Required tasks:
a - In the extract about wine and personal genealogy, what share of the writer's ethnicity did the DNA analysis estimate to be Eastern European?
b - In the extract about wine and personal genealogy, why did the Eastern European result of the DNA test come as no surprise to the writer? Answer in one to three sentences.
c - Go on with the extract about wine and personal genealogy, starting after its final sentence about the ship passenger record.

Extract:
____
We spend a lot of time discussing wine grape pedigrees, but what about our own genealogy as it relates to wine?

I first started to think about this during a journey through Austria’s eastern border regions last year. I’ve always loved Austrian wines, especially precise, minerally Grüner Veltliner and juicy, spicy Blaufränkisch, and I wondered if my genetics made me predisposed to do so.

I’d recently joined the growing number of people—more than 26 million and counting—who have spit into a DNA kit and sent it off for analysis. The results arrived a week before my trip. My ethnicity was estimated to be more than 80% Eastern European, which came as no surprise. I’ve always been told that my ancestors immigrated to the U.S. from Austria, Poland and what was then Czechoslovakia. But my results also led me to details that hadn’t been passed down through the generations.

As we drove from winery to winery through the Weinviertel, Carnuntum, Neusiedlersee and Burgenland regions, I’d pass time on my Ancestry app digging for more clues. I was especially curious about my great-grandfather, who I knew very little about other than he was from Austria.

Somewhere along the tour, I found proof: a ship passenger record that listed his birth location as Steiermark, Austria, otherwise known as Styria, a wine region known for its Sauvignon Blanc.
____
Raw data:
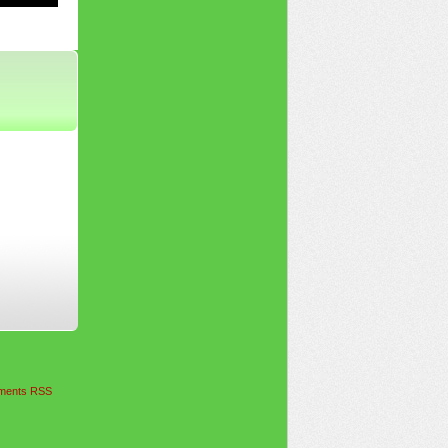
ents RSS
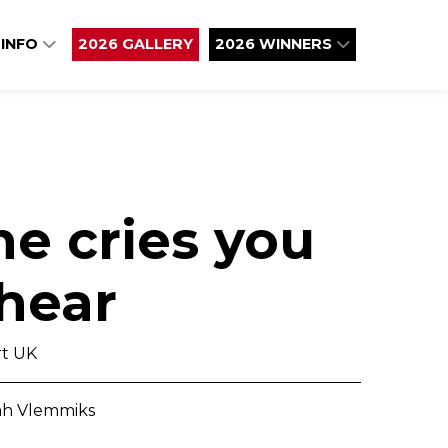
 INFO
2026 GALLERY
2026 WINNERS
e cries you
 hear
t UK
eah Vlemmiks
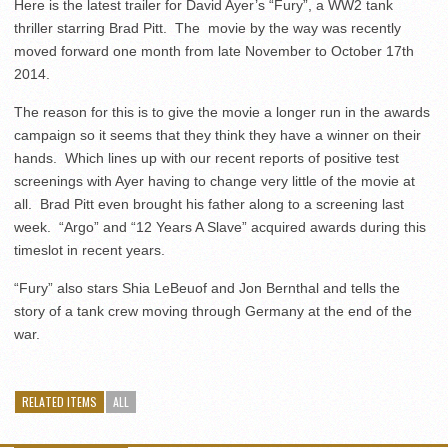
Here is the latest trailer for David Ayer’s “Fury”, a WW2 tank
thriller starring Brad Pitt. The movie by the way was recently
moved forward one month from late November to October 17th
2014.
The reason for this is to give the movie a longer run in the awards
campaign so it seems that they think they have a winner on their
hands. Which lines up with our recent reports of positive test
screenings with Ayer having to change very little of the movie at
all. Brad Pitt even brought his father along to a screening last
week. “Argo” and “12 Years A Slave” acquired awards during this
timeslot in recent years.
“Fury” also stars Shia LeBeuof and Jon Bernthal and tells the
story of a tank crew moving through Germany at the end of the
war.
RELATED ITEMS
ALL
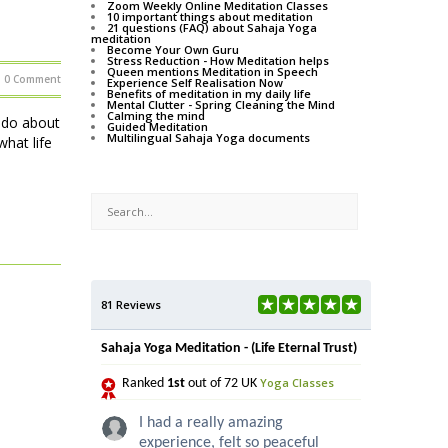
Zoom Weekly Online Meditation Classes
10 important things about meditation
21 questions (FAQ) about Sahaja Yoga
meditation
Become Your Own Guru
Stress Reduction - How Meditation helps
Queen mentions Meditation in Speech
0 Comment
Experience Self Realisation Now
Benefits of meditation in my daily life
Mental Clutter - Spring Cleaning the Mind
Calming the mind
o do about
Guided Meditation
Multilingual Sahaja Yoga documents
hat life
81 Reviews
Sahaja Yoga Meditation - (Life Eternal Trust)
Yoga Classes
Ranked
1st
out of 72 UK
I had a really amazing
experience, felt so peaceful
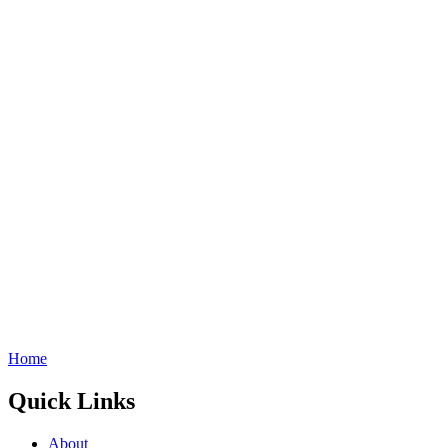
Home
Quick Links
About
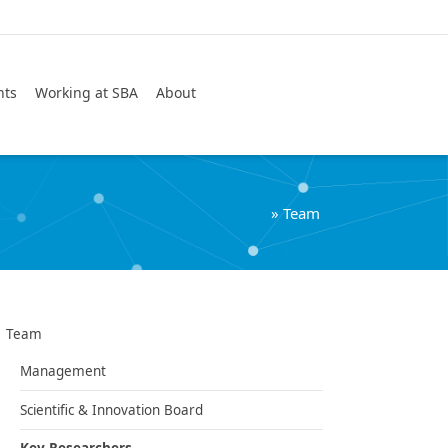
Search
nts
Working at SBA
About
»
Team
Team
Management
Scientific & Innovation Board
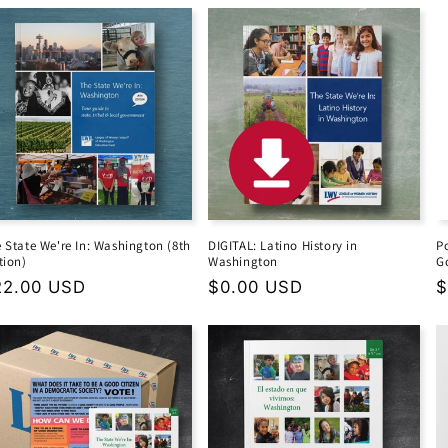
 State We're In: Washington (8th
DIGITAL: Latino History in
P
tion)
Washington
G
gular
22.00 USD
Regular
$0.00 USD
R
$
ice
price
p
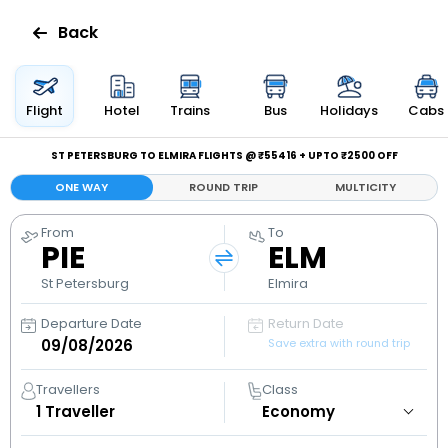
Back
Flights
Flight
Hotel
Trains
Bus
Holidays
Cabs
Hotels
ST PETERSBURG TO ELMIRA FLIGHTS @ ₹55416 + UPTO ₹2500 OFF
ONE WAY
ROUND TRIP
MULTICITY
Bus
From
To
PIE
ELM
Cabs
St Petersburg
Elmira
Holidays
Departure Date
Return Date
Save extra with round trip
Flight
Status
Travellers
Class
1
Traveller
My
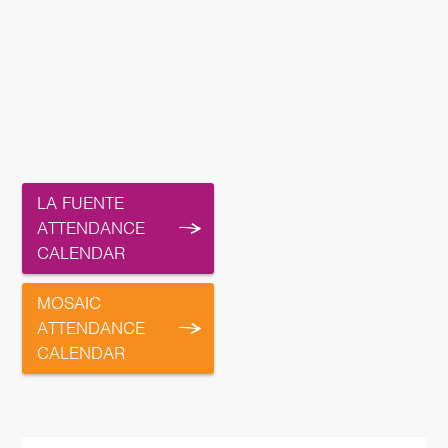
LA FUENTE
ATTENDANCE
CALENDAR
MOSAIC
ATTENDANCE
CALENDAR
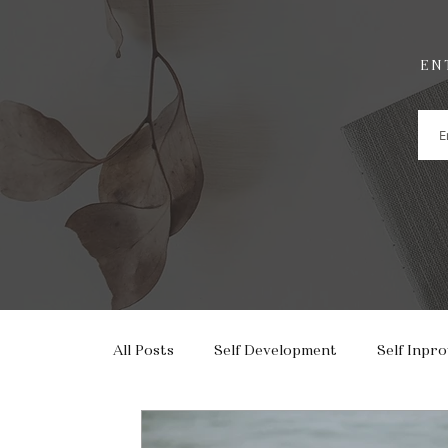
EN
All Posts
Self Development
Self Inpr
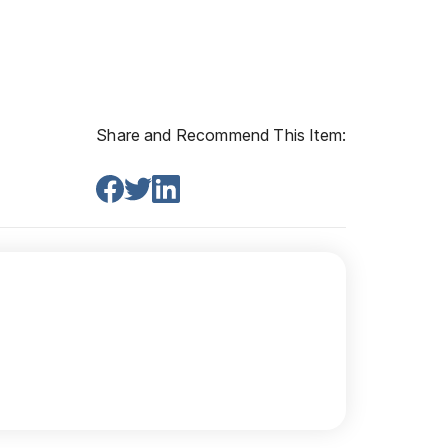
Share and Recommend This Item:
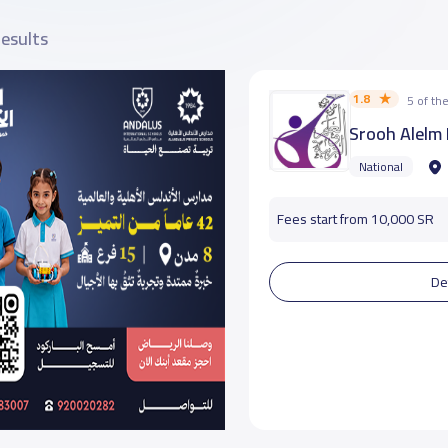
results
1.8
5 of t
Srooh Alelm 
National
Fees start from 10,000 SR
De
____
Task answers:
a - More than 80%.

b - The writer had always been told that their ancestors immigrated to the U.S. from Austria, Poland and what was then Czechoslovakia. An Eastern European estimate of more than 80% matched that family account.

c -
On the last day, we ate lunch at Schloss Kapfenstein, a castle that overlooks the rolling, forest-filled hills of Styria. I was reminded just how complex the world of wine can be, how deeply a glass can link us to other people and places.

There I was, in the general area my great-grandfather had left more than a century ago for a new life in America, one that would eventually lead to my return to his homeland. I couldn’t help but be drawn in by the romance of it all. I had searched for some hint of myself in a glass of Sauvignon Blanc, something that tied me to this place, to my family and to my infatuation with wine.

Before this epiphany, I never imagined being able to retrace my roots through wine. Now I’m eager to return to Europe to travel through regions in the Czech Republic, Slovakia and Slovenia, to explore the other parts of my own wine pedigree.